Christmas visitors are not like normal visitors.
Every year, a significant percentage of them will leave your Christmas services with good feelings, but no thoughts of returning. They came because it was the thing to do. They don’t expect to be back until Easter.
How can you change those expectations so they’ll return sooner?
Answer: You can’t. Only God can change a human heart.
But you can help that heart change.
1. Make a good first impression.
Whether they know it or not, visitors want to be greeted, directed, seated and treated.
Some years ago, while New Song was still meeting in a school, I experienced a pastor’s greatest nightmare: I arrived at our site without my notes! I jumped back in the car, grabbed my sermon and dashed back to church just as the service was starting.
Before I got five steps from my car, I was greeted by Brooks Bodie. He’d been greeting guests like that for a long time, but I had never experienced it before. His kind smile and encouraging words convinced me that I would want to be part of this church even if I wasn’t on staff.
Greeting: Rick Warren’s goal is to have every guest greeted five times on their way in and three on their way out. If your church is smaller, you can scale that accordingly.
Directing: Visitors want to know three locations: Where are the children’s rooms? Where are the bathrooms? And where is the auditorium?
Last week, I asked a Walmart clerk where I could find a particular item. She surprised me by walking me to the exact aisle. That left me with such a good impression that I’m now telling you about it!
Good signage can help with this, but nothing beats a smile, a handshake and an offer to show me where I need to go.
Seating: Walking into a church auditorium can feel awkward. A sparsely populated room makes me feel self-conscious. A densely populated room makes it hard to find a seat. Both problems are diminished by the help of a friendly usher who suggests a particular seat or section and walks me there.
Treating: If first impressions are important, so are last impressions. At New Song, we offer every first-time guest a copy of The God Questions, Gift Edition. It’s a small gift book (available from Outreach, Inc.) that reads easy and answers the five major questions people have about God.

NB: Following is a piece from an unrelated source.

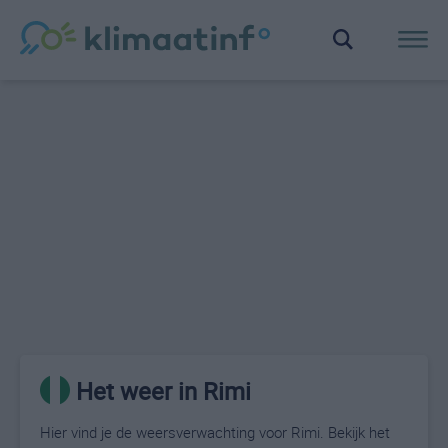
Het weer in Rimi
Hier vind je de weersverwachting voor Rimi. Bekijk het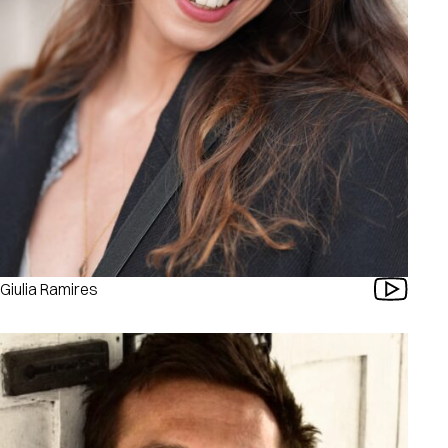
Giulia Ramires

Most weekends, we put the books by the door, or offer them at our Information Counter. But on Christmas Eve, I stand at the front of the church and offer to sign the gift page and give a free copy to all newcomers. This gives me a chance to say a personal word to every guest who is willing to come up after the service.
2. Invite them to Christ.
The one force that can change a person’s mind about church attendance is the Holy Spirit. I believe every church should present an invitation to Christ at every Christmas, Easter and funeral service.
Many churches miss this opportunity.
But your Christmas visitors expect you to talk about Jesus. So explain how Jesus wants to have a relationship with them, and the benefits they’ll receive from bowing down to him (salvation, forgiveness, peace, etc.).
This can be scary the first time you try it, but the rewards of seeing someone come to Christ will quickly convince you to be bold every chance you get!
3. Connect with them afterward.
During every service, we ask everyone to fill out a Connection Card. I email all guests within 48 hours. A member of our First Impressions Team also calls them. And two days later, I send a personal note in the mail. The note tells them what we’ll be covering the next weekend, and includes a coupon for the movie To Save a Life, which they can redeem in our bookstore.
My favorite memory from last year’s Christmas services comes from a young Marine named George. George and his wife received Christ in one of our services. When I emailed him on the 26, he responded that he wanted to sing in church soon. I’m hesitant to put an unknown artist on our stage, so I thanked him and told him one of our worship pastors would be in touch.
A few days later, I heard the story: “George is good! He’ll be singing next weekend!” After receiving Christ, George went home and wrote a song about what had just happened to him.
His wife had recently miscarried. They came to church desperate, and God met them there. Now they were experiencing the peace that surpasses understanding.
May you have many Georges visit your church this Christmas!